AF7 Flashcards
Pension transfers
What is an APTA
(FCA -Cobs section 19.1 - Conduct of business sourcebook) State that:
An APTA is an Appropriate Pension Transfer Analysis
and must include a caparison of the benefits likely to be paid from a DB scheme, with the benefits available
on a transfer to a Money Purchase Scheme.
What are the 4 rules the FCA states must be included in the comparison of an APTA.
The FCA rules state that a comparison must:
- Ensure their is sufficient information for the client to make an informed decision.
- Draw the clients attention to the factors that do and dont support the firms advice.
- Be presented to the client in good time and certainly no later than when the key features document is provided.
- The firm takes reasonable steps to ensure the client understands the comparison provided and the advice given.
What do the FCA rules state that the APTA comparison should do?
- Take into account all of the clients circumstances.
- Examine the benefits and options available under the ceding scheme. This includes showin the effect of replacing them with the benefits and options available under the proposed scheme.
- Explain the assumptions on which the analysis is based and the rates of return required to match the benefits given up.
- The rates of return used to illustrate potential benefits following a transfer must take into account where the funds will be invested.
What is the final requirement for clients that wish to transfer and immediately crystallise their benefits before the schemes normal pension age?
In this instance
1. The comparison must also compare the benefits they will get from the new scheme with the benefits they would have received from the ceding scheme at the schemes normal pension age.
A Transfer Value Analysis is no longer required but what does the FCA still need?
The APTA to still use a Transfer Value Comparator (TVC)
What are the 5 FCA rules that an adviser must consider when making a personal recommendation
- The clients intention to access flexible benefits.
- The clients attitude to and the understanding of the risks involved in giving up safe guarded benefits for flexible benefits.
- The clients attitude to and understanding of investment risk.
4 The clients realistic retirement income needs. This must show how these income needs can be achieved taking into account any safeguarded benefits. This should also include the impact of a transfer on achieving these income needs including any trade offs. - Any alternative ways to achieving the clients objectives instead of the transfer.
Thus you should be able to provide clear evidence to why a recommendation to transfer has been made.
What do the FCA expect a suitability report to include?
- A summary of the advantages and disadvantages of the personal recommendation made.
- An anyalis of the financial implications if the recommendation is to opt. Out
- A summary of any other material information.
What is the three step process with dealing with an insistent client?
An adviser must:
1. Provide advice that is suitable to the individual client in line with the normal advice process.
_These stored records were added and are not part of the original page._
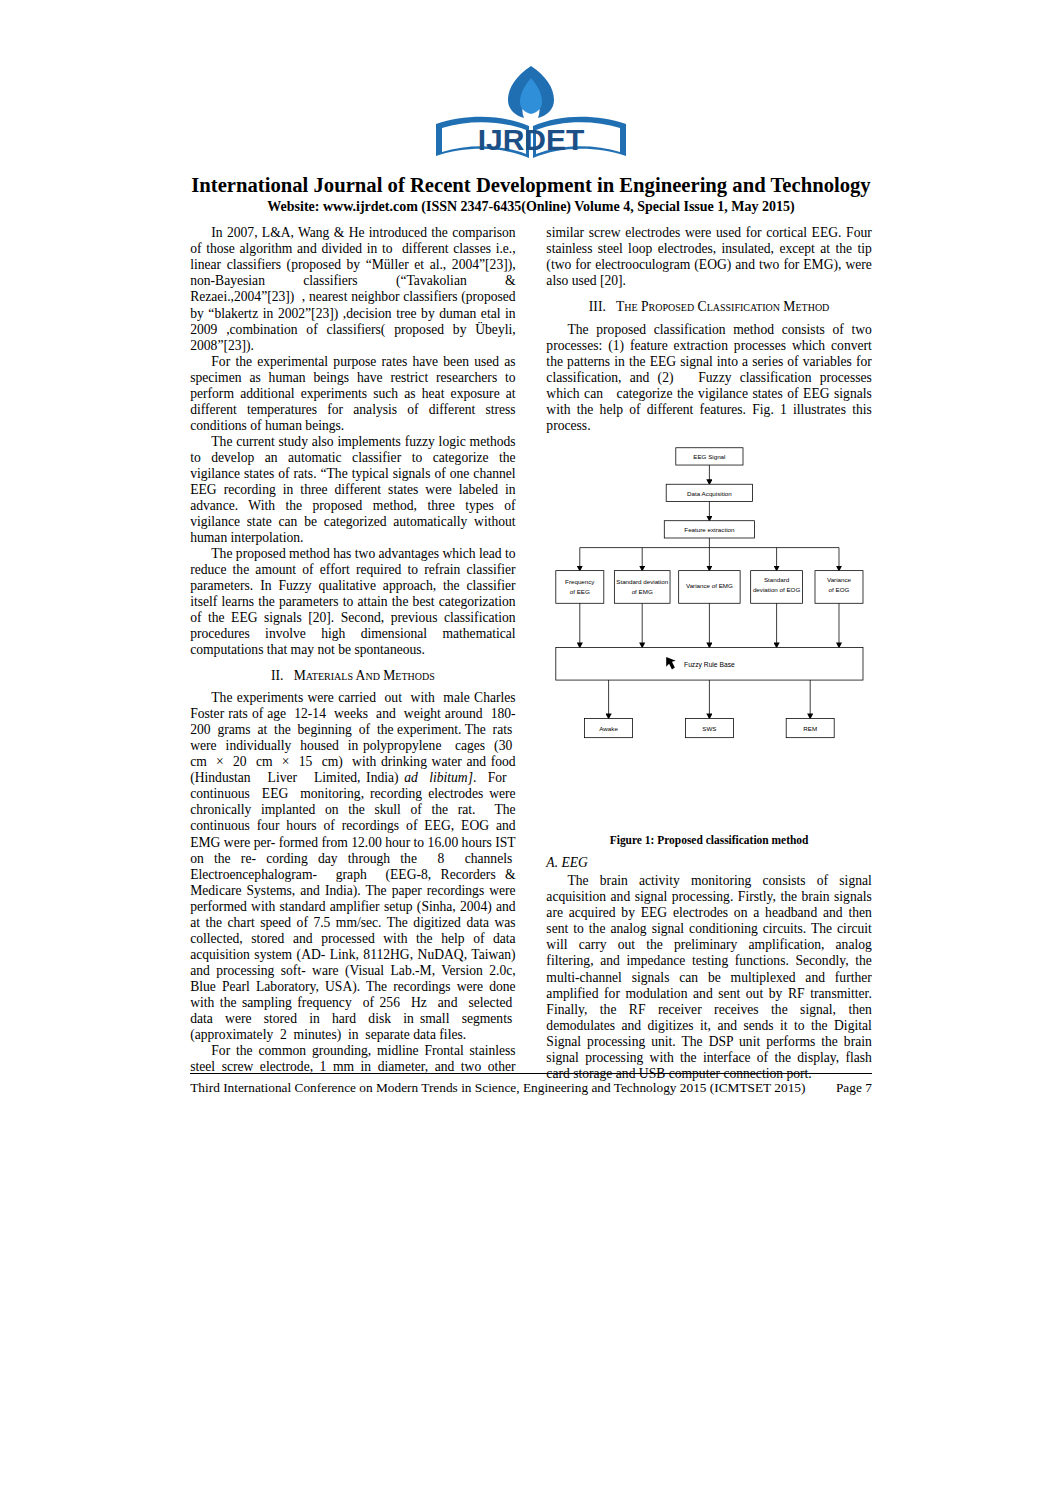IJRDET
International Journal of Recent Development in Engineering and Technology
Website: www.ijrdet.com (ISSN 2347-6435(Online) Volume 4, Special Issue 1, May 2015)
In 2007, L&A, Wang & He introduced the comparison of those algorithm and divided in to different classes i.e., linear classifiers (proposed by “Müller et al., 2004”[23]), non-Bayesian classifiers (“Tavakolian & Rezaei.,2004”[23]) , nearest neighbor classifiers (proposed by “blakertz in 2002”[23]) ,decision tree by duman etal in 2009 ,combination of classifiers( proposed by Übeyli, 2008”[23]).
For the experimental purpose rates have been used as specimen as human beings have restrict researchers to perform additional experiments such as heat exposure at different temperatures for analysis of different stress conditions of human beings.
The current study also implements fuzzy logic methods to develop an automatic classifier to categorize the vigilance states of rats. “The typical signals of one channel EEG recording in three different states were labeled in advance. With the proposed method, three types of vigilance state can be categorized automatically without human interpolation.
The proposed method has two advantages which lead to reduce the amount of effort required to refrain classifier parameters. In Fuzzy qualitative approach, the classifier itself learns the parameters to attain the best categorization of the EEG signals [20]. Second, previous classification procedures involve high dimensional mathematical computations that may not be spontaneous.
II. Materials And Methods
The experiments were carried out with male Charles Foster rats of age 12-14 weeks and weight around 180-200 grams at the beginning of the experiment. The rats were individually housed in polypropylene cages (30 cm × 20 cm × 15 cm) with drinking water and food (Hindustan Liver Limited, India) ad libitum]. For continuous EEG monitoring, recording electrodes were chronically implanted on the skull of the rat. The continuous four hours of recordings of EEG, EOG and EMG were per- formed from 12.00 hour to 16.00 hours IST on the re- cording day through the 8 channels Electroencephalogram- graph (EEG-8, Recorders & Medicare Systems, and India). The paper recordings were performed with standard amplifier setup (Sinha, 2004) and at the chart speed of 7.5 mm/sec. The digitized data was collected, stored and processed with the help of data acquisition system (AD- Link, 8112HG, NuDAQ, Taiwan) and processing soft- ware (Visual Lab.-M, Version 2.0c, Blue Pearl Laboratory, USA). The recordings were done with the sampling frequency of 256 Hz and selected data were stored in hard disk in small segments (approximately 2 minutes) in separate data files.
For the common grounding, midline Frontal stainless steel screw electrode, 1 mm in diameter, and two other similar screw electrodes were used for cortical EEG. Four stainless steel loop electrodes, insulated, except at the tip (two for electrooculogram (EOG) and two for EMG), were also used [20].
III. The Proposed Classification Method
The proposed classification method consists of two processes: (1) feature extraction processes which convert the patterns in the EEG signal into a series of variables for classification, and (2) Fuzzy classification processes which can categorize the vigilance states of EEG signals with the help of different features. Fig. 1 illustrates this process.
EEG Signal Data Acquisition Feature extraction Frequency of EEG Standard deviation of EMG Variance of EMG Standard deviation of EOG Variance of EOG Fuzzy Rule Base Awake SWS REM
Figure 1: Proposed classification method
A. EEG
The brain activity monitoring consists of signal acquisition and signal processing. Firstly, the brain signals are acquired by EEG electrodes on a headband and then sent to the analog signal conditioning circuits. The circuit will carry out the preliminary amplification, analog filtering, and impedance testing functions. Secondly, the multi-channel signals can be multiplexed and further amplified for modulation and sent out by RF transmitter. Finally, the RF receiver receives the signal, then demodulates and digitizes it, and sends it to the Digital Signal processing unit. The DSP unit performs the brain signal processing with the interface of the display, flash card storage and USB computer connection port.
Third International Conference on Modern Trends in Science, Engineering and Technology 2015 (ICMTSET 2015)
Page 7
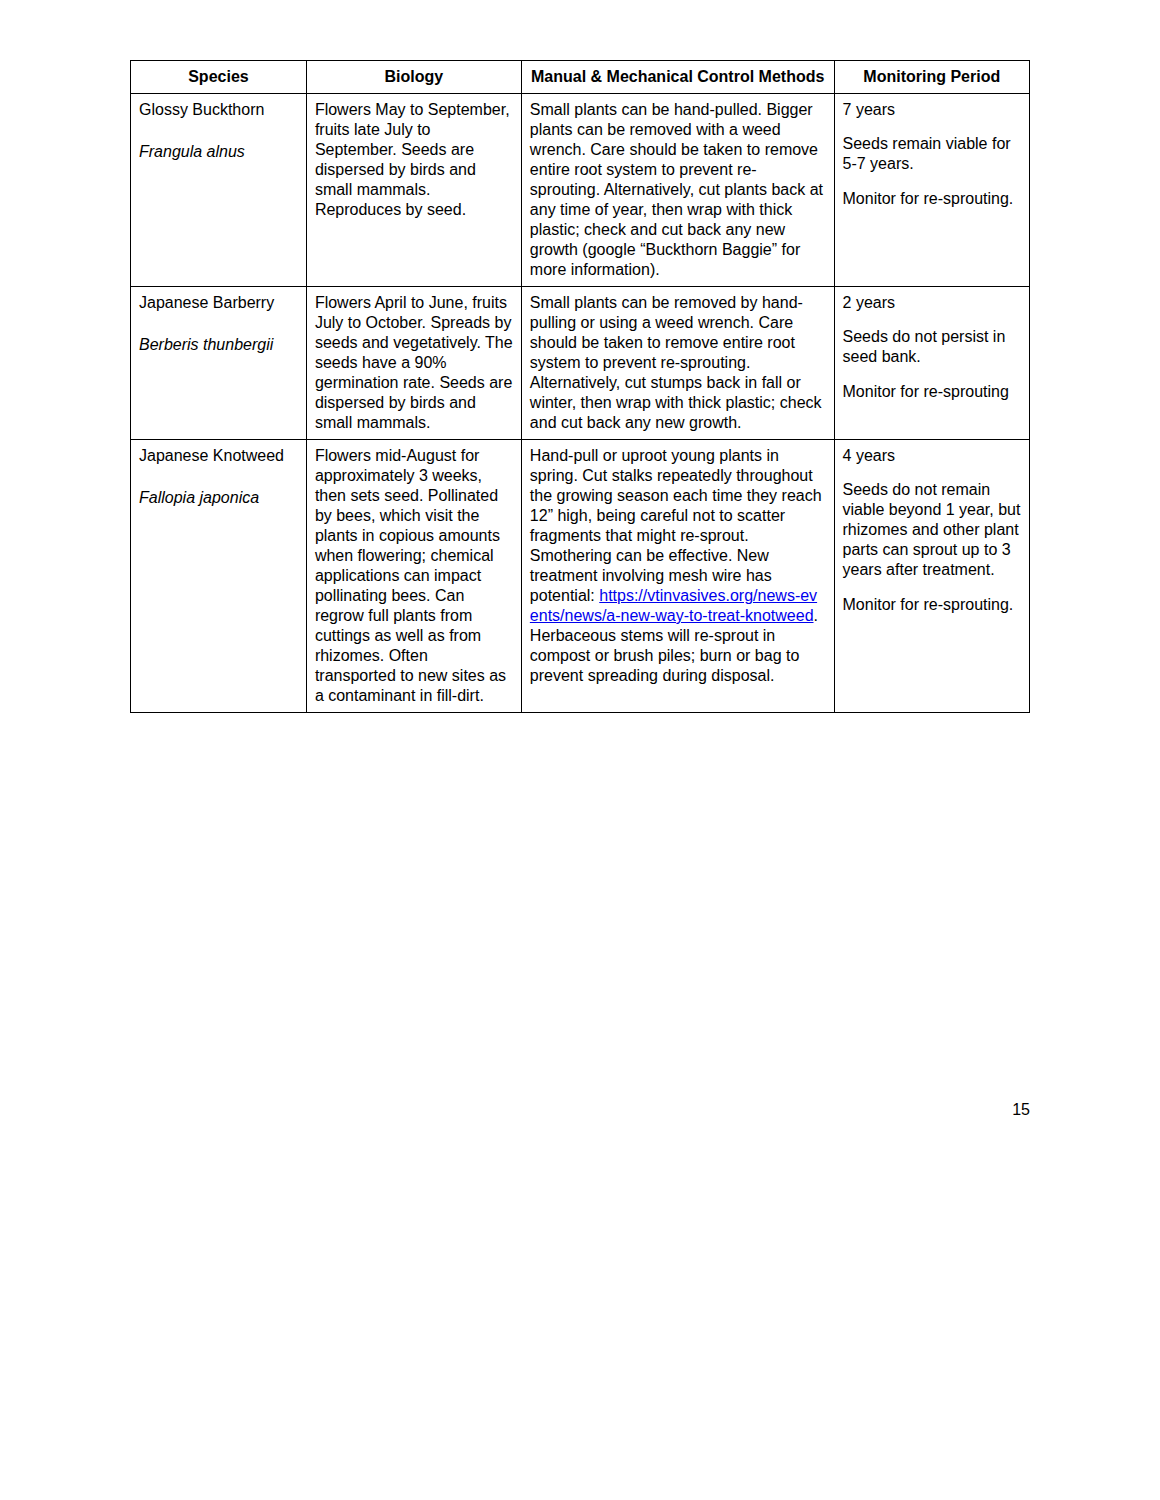| Species | Biology | Manual & Mechanical Control Methods | Monitoring Period |
| --- | --- | --- | --- |
| Glossy Buckthorn Frangula alnus | Flowers May to September, fruits late July to September. Seeds are dispersed by birds and small mammals. Reproduces by seed. | Small plants can be hand-pulled. Bigger plants can be removed with a weed wrench. Care should be taken to remove entire root system to prevent re-sprouting. Alternatively, cut plants back at any time of year, then wrap with thick plastic; check and cut back any new growth (google “Buckthorn Baggie” for more information). | 7 years Seeds remain viable for 5-7 years. Monitor for re-sprouting. |
| Japanese Barberry Berberis thunbergii | Flowers April to June, fruits July to October. Spreads by seeds and vegetatively. The seeds have a 90% germination rate. Seeds are dispersed by birds and small mammals. | Small plants can be removed by hand- pulling or using a weed wrench. Care should be taken to remove entire root system to prevent re-sprouting. Alternatively, cut stumps back in fall or winter, then wrap with thick plastic; check and cut back any new growth. | 2 years Seeds do not persist in seed bank. Monitor for re-sprouting |
| Japanese Knotweed Fallopia japonica | Flowers mid-August for approximately 3 weeks, then sets seed. Pollinated by bees, which visit the plants in copious amounts when flowering; chemical applications can impact pollinating bees. Can regrow full plants from cuttings as well as from rhizomes. Often transported to new sites as a contaminant in fill-dirt. | Hand-pull or uproot young plants in spring. Cut stalks repeatedly throughout the growing season each time they reach 12” high, being careful not to scatter fragments that might re-sprout. Smothering can be effective. New treatment involving mesh wire has potential: https://vtinvasives.org/news-events/news/a-new-way-to-treat-knotweed . Herbaceous stems will re-sprout in compost or brush piles; burn or bag to prevent spreading during disposal. | 4 years Seeds do not remain viable beyond 1 year, but rhizomes and other plant parts can sprout up to 3 years after treatment. Monitor for re-sprouting. |
15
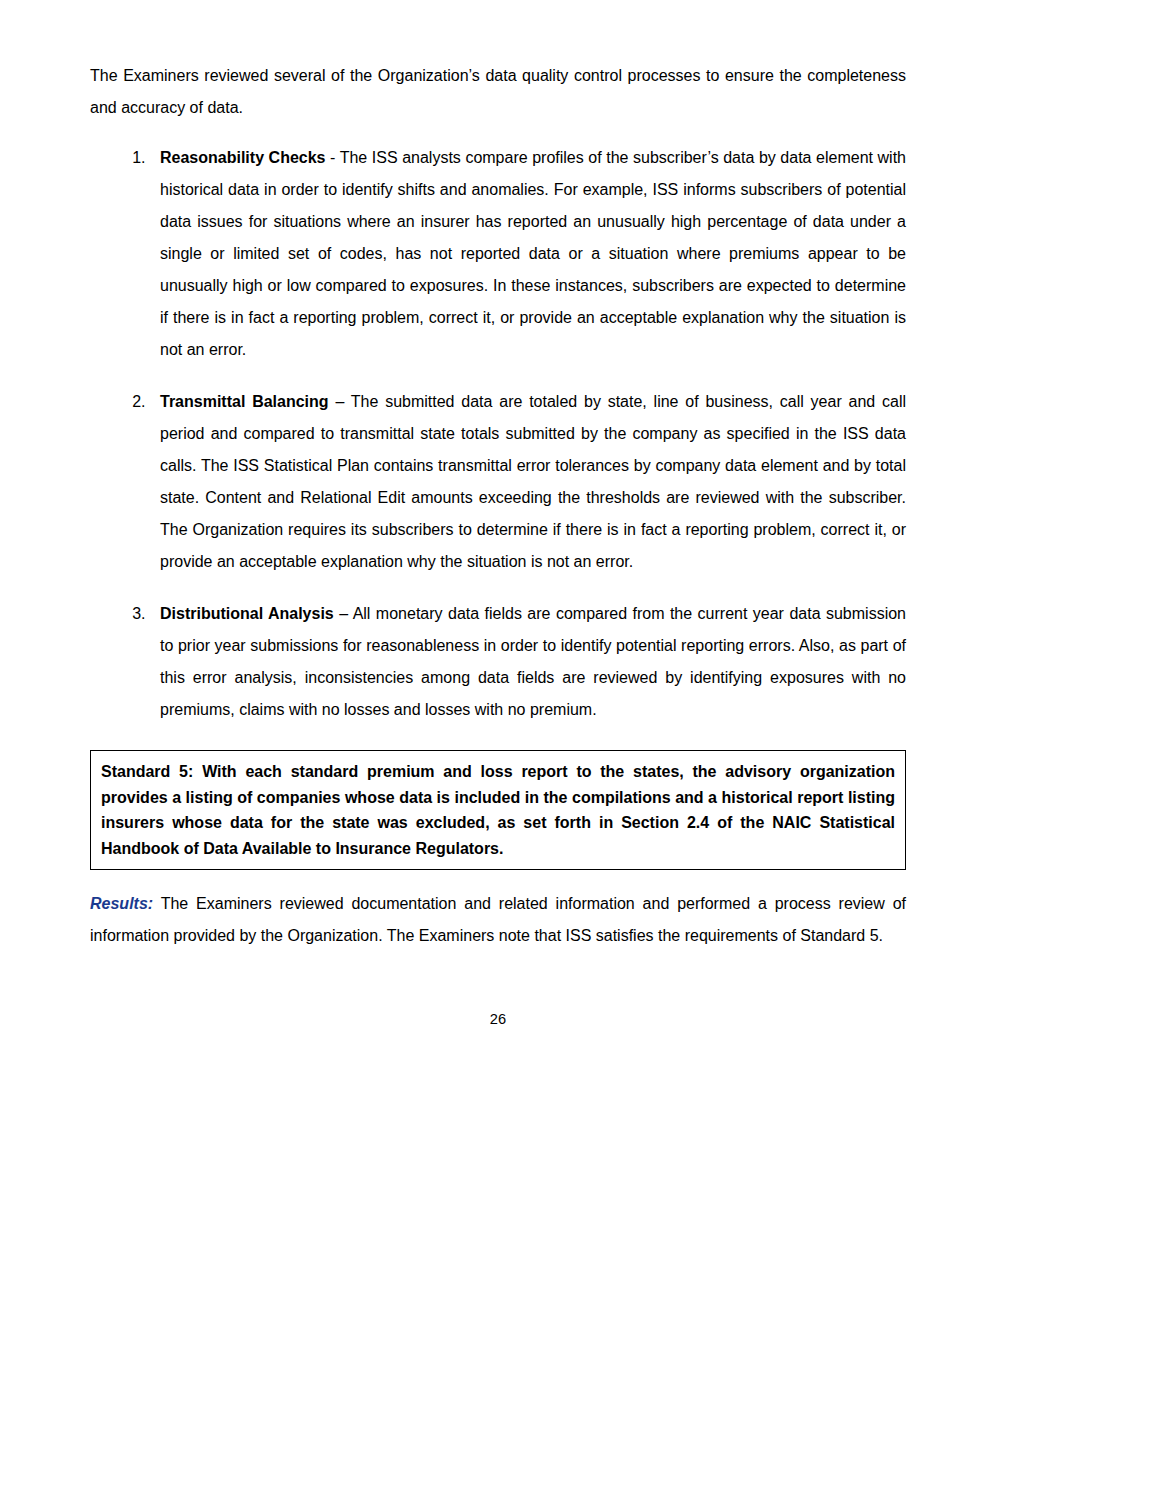The Examiners reviewed several of the Organization’s data quality control processes to ensure the completeness and accuracy of data.
Reasonability Checks - The ISS analysts compare profiles of the subscriber’s data by data element with historical data in order to identify shifts and anomalies. For example, ISS informs subscribers of potential data issues for situations where an insurer has reported an unusually high percentage of data under a single or limited set of codes, has not reported data or a situation where premiums appear to be unusually high or low compared to exposures. In these instances, subscribers are expected to determine if there is in fact a reporting problem, correct it, or provide an acceptable explanation why the situation is not an error.
Transmittal Balancing – The submitted data are totaled by state, line of business, call year and call period and compared to transmittal state totals submitted by the company as specified in the ISS data calls. The ISS Statistical Plan contains transmittal error tolerances by company data element and by total state. Content and Relational Edit amounts exceeding the thresholds are reviewed with the subscriber. The Organization requires its subscribers to determine if there is in fact a reporting problem, correct it, or provide an acceptable explanation why the situation is not an error.
Distributional Analysis – All monetary data fields are compared from the current year data submission to prior year submissions for reasonableness in order to identify potential reporting errors. Also, as part of this error analysis, inconsistencies among data fields are reviewed by identifying exposures with no premiums, claims with no losses and losses with no premium.
Standard 5: With each standard premium and loss report to the states, the advisory organization provides a listing of companies whose data is included in the compilations and a historical report listing insurers whose data for the state was excluded, as set forth in Section 2.4 of the NAIC Statistical Handbook of Data Available to Insurance Regulators.
Results: The Examiners reviewed documentation and related information and performed a process review of information provided by the Organization. The Examiners note that ISS satisfies the requirements of Standard 5.
26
2. Make clear the risks of the alternative course of action.
3. Make clear that their actions are against the advice of the firm.
The risks must be explained verbally to the client and also mentioned in the suitability report, that the client is acting giants the firms advice.
What is Flexible Benfits?
This refers to Money Purchase arrangements and those with cash balance benefits.
I.e. funds held in a Money Purchase AVC fund.
What is Safe Guarded Benefits?
This relates to all benefits that are not Money Purchase or Cash Balance Benefits.
I.e. Benefits held in a Defined Benefit Arrangement.
What are Third Type Benefits?
These are not easily classified as flexible or safeguarded benefits its.
They could fall within the definition of both and could include hybrid schemes such as Define Benefit Schemes with a Money Purchase Underpin.
Or a Money Purchase Scheme with a Defined Benefit Underpin.
In this case you should treat benfits as Safe Guraded Benefits in other words air on the side of caution.
Where benefits are regarded as Safe Guarded Benefits and the value of these benfits within a CETV is more than £30k and they wish to transfer these benefits to access them flexibly?
The member must receive appropriate independent advice. (Independent of the employer and trustees of the scheme)
The £30k limit is the amount of the Cash Equivalent Transfer Value or CETV before any reduction is made.
I.e to account for scheme underfunding
What will the Trustees of a safe guarded benefits scheme, ask the members adviser to provide in writing?
- Confirmation that the advice given is specific to the transaction proposed by the member. I.e that it covers the transfer of safe guarded benefits in order to access the funds flexibly.
- The adviser has the required authorisations to provide advice on the transfer of the safe guarded benefits.
- The FCA reference number of the business in which the adviser works.
- The name of the member that received the advice and the name of the scheme to which the advice applies.